-- Opening Marker --
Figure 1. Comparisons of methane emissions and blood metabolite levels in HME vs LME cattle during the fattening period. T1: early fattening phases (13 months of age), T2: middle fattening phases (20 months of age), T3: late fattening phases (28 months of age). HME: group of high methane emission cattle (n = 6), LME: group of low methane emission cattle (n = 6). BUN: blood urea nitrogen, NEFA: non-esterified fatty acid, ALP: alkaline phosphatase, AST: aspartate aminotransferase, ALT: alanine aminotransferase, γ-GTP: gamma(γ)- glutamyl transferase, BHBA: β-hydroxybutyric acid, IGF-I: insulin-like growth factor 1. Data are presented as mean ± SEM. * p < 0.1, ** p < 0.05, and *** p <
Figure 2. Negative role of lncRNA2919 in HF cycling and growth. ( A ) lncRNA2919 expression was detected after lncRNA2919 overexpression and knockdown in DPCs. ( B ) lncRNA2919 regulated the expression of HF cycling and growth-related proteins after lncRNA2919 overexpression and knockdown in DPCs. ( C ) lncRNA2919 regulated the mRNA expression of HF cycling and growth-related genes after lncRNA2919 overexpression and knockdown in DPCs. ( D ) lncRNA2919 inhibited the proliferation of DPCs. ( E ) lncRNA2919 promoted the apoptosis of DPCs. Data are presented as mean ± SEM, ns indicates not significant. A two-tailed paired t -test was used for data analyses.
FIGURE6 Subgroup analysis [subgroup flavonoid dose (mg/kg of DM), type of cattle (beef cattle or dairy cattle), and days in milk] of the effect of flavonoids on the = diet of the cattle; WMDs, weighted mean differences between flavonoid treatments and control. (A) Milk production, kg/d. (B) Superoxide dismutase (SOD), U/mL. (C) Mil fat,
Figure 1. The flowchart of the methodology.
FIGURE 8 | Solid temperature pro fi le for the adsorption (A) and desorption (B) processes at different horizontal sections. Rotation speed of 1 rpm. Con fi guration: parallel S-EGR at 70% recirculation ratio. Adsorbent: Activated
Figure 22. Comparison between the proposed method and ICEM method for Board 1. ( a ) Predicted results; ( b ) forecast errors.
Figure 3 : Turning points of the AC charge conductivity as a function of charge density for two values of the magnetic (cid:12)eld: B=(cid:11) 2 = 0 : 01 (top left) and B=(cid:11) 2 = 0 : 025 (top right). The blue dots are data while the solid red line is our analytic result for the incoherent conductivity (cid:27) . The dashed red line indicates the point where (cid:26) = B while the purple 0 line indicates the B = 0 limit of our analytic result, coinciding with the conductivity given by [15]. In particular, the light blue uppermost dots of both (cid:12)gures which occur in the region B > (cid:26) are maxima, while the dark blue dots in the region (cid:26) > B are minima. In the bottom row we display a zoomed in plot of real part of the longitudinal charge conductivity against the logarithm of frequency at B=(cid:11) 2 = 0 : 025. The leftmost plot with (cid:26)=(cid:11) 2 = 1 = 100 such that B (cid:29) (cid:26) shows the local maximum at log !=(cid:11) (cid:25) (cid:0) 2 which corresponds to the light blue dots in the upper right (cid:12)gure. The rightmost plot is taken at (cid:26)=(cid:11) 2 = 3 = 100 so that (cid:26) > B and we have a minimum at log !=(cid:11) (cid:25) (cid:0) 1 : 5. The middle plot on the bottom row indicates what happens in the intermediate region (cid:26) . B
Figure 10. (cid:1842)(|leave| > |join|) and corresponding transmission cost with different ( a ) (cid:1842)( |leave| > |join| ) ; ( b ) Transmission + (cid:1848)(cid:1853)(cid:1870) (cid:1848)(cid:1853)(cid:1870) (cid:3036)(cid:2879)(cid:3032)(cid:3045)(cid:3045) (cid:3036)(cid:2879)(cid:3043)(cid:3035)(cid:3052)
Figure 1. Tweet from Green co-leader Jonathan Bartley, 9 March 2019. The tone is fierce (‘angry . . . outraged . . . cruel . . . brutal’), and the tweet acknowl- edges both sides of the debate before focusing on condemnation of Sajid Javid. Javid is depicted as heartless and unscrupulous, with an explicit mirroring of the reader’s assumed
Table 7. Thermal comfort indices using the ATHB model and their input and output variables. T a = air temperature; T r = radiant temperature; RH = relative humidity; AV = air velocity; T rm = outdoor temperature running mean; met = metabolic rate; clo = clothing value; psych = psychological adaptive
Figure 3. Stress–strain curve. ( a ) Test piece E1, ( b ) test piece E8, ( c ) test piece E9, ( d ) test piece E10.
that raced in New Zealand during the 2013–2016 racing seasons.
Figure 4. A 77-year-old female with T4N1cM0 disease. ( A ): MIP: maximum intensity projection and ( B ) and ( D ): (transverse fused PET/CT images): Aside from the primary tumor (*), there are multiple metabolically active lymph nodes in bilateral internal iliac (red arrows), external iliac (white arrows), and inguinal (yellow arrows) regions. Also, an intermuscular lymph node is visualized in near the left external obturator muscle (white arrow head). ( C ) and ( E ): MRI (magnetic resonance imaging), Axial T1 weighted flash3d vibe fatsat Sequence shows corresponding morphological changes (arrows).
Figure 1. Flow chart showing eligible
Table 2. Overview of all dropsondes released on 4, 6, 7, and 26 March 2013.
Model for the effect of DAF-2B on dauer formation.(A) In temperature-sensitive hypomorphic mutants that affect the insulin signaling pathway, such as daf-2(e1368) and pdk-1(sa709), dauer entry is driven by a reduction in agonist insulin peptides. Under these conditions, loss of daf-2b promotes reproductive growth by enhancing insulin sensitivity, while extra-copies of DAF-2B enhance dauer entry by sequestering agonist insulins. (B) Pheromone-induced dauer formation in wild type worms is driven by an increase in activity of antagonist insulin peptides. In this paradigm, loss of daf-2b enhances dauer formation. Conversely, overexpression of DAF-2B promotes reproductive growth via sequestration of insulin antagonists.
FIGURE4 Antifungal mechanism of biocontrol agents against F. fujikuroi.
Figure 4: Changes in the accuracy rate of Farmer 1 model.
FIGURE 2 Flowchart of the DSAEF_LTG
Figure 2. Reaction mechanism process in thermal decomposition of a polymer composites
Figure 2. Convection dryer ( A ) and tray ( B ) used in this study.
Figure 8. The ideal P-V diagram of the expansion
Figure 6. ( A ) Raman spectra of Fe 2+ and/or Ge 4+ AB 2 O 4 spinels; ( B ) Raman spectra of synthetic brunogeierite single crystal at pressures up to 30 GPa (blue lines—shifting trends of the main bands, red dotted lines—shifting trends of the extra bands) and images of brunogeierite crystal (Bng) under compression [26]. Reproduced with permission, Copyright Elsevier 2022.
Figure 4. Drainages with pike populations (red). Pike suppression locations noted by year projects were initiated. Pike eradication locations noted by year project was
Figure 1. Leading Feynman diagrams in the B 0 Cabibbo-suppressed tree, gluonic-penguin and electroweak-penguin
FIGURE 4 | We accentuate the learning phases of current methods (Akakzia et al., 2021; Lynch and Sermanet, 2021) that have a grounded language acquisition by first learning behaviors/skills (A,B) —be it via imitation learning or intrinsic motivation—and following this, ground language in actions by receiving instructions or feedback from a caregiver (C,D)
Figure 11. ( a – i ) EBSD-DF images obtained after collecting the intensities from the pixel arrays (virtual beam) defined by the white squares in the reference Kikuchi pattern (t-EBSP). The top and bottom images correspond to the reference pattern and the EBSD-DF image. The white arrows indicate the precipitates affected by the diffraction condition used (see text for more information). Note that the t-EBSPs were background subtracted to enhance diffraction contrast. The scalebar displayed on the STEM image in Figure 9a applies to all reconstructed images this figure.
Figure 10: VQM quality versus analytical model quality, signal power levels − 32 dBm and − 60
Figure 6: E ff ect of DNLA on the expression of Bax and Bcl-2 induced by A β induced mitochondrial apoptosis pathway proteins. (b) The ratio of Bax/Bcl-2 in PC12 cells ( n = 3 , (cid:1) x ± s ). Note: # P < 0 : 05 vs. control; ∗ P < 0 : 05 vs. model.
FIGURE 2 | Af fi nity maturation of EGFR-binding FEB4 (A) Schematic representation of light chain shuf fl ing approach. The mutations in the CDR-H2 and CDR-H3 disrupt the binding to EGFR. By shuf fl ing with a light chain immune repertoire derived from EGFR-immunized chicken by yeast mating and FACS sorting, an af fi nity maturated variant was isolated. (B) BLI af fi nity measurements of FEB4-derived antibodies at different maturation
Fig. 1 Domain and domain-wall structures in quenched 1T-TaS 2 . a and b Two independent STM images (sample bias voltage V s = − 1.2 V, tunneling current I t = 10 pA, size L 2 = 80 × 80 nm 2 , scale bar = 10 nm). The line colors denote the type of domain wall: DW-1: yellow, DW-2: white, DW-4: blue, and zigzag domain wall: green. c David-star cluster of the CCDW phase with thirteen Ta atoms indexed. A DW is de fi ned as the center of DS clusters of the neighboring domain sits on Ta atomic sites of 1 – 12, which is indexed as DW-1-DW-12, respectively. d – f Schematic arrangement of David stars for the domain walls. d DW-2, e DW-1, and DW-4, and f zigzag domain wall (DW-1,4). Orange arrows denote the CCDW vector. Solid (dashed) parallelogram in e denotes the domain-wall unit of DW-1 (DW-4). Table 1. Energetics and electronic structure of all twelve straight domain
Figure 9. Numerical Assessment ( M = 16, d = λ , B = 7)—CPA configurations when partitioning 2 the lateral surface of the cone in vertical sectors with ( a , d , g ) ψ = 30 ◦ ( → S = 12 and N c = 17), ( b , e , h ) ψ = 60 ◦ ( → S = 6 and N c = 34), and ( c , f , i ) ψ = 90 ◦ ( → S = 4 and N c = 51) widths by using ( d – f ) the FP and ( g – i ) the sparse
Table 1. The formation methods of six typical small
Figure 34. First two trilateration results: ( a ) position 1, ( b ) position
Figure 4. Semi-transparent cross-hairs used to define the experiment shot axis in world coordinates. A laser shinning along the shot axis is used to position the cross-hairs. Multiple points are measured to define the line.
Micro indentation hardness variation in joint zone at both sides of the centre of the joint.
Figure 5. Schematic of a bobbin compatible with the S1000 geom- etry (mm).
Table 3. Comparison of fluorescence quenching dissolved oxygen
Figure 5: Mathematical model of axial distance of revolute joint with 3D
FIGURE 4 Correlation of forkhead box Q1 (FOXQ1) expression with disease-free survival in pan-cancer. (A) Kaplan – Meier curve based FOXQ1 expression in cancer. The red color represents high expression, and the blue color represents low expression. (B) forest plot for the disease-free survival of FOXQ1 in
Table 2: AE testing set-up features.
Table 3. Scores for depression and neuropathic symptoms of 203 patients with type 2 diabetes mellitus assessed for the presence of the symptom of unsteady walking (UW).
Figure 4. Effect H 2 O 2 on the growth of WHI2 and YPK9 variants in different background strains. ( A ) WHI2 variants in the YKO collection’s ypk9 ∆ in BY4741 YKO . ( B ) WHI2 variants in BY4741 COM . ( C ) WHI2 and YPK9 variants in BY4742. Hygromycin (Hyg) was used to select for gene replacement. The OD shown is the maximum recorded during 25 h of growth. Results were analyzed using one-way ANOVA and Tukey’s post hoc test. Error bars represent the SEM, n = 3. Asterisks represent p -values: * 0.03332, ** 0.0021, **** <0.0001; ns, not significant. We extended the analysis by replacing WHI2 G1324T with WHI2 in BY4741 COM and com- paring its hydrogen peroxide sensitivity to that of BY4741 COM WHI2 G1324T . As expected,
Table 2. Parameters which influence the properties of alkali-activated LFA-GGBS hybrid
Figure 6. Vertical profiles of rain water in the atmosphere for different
-- Closing Marker --
== Problem statement ==
Please give back, exactly as it stands above, the stretch from the line with "FIGURE4 Antifungal mechanism" through the line with "Figure 4. Drainages", and no line outside it.

== Response to the exercise ==
FIGURE4 Antifungal mechanism of biocontrol agents against F. fujikuroi.
Figure 4: Changes in the accuracy rate of Farmer 1 model.
FIGURE 2 Flowchart of the DSAEF_LTG
Figure 2. Reaction mechanism process in thermal decomposition of a polymer composites
Figure 2. Convection dryer ( A ) and tray ( B ) used in this study.
Figure 8. The ideal P-V diagram of the expansion
Figure 6. ( A ) Raman spectra of Fe 2+ and/or Ge 4+ AB 2 O 4 spinels; ( B ) Raman spectra of synthetic brunogeierite single crystal at pressures up to 30 GPa (blue lines—shifting trends of the main bands, red dotted lines—shifting trends of the extra bands) and images of brunogeierite crystal (Bng) under compression [26]. Reproduced with permission, Copyright Elsevier 2022.
Figure 4. Drainages with pike populations (red). Pike suppression locations noted by year projects were initiated. Pike eradication locations noted by year project was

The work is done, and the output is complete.